Combining Survey and Non-survey Data for Improved Sub-area Prediction Using a Multi-level Model
Kim, Jae Kwang
Kim, Jae Kwang
Combining information from different sources is an important practical problem in survey sampling. Using a hierarchical area-level model, we establish a framework to integrate auxiliary information to improve state-level area estimates. The best predictors are obtained by the conditional expectations of latent variables given observations, and an estimate of the mean squared prediction error is discussed. Sponsored by the National Agricultural Statistics Service of the US Department of Agriculture, the proposed model is applied to the planted crop acreage estimation problem by combining information from three sources, including the June Area Survey obtained by a probability-based sampling of lands, administrative data about the planted acreage and the cropland data layer, which is a commodity-specific classification product derived from remote sensing data.

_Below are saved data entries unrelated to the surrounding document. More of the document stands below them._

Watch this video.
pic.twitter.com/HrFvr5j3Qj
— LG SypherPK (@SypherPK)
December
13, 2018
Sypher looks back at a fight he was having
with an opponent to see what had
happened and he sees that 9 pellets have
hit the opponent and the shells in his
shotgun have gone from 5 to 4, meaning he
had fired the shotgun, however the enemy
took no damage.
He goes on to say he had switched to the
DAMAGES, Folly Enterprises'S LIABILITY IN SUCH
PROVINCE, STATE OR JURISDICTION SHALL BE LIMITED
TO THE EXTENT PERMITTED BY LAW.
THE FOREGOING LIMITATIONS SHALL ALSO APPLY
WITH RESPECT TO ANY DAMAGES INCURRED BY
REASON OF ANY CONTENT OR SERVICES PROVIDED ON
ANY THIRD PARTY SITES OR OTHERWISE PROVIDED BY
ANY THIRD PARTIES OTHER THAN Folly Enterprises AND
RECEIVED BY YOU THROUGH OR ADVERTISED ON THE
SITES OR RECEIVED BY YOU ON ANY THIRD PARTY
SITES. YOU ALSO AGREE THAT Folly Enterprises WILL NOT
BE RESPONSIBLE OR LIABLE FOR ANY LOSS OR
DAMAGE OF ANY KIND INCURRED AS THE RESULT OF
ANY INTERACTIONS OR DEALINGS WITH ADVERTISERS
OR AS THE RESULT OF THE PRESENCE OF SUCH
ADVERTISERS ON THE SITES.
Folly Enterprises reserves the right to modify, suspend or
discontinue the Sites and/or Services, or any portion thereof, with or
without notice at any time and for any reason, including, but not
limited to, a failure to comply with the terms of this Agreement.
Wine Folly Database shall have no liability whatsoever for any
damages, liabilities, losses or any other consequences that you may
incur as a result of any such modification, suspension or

The proposed model combines the available information at a sub-state level called the agricultural statistics district and aggregates to improve state-level estimates of planted acreages for different crops. Supplementary materials accompanying this paper appear on-line.
This article is published as Kim, Jae Kwang, Zhonglei Wang, Zhengyuan Zhu, and Nathan B. Cruze. "Combining Survey and Non-survey Data for Improved Sub-area Prediction Using a Multi-level Model." Journal of Agricultural, Biological and Environmental Statistics 23, no. 2 (2018): 175-189. doi: 10.1007/s13253-018-0320-2.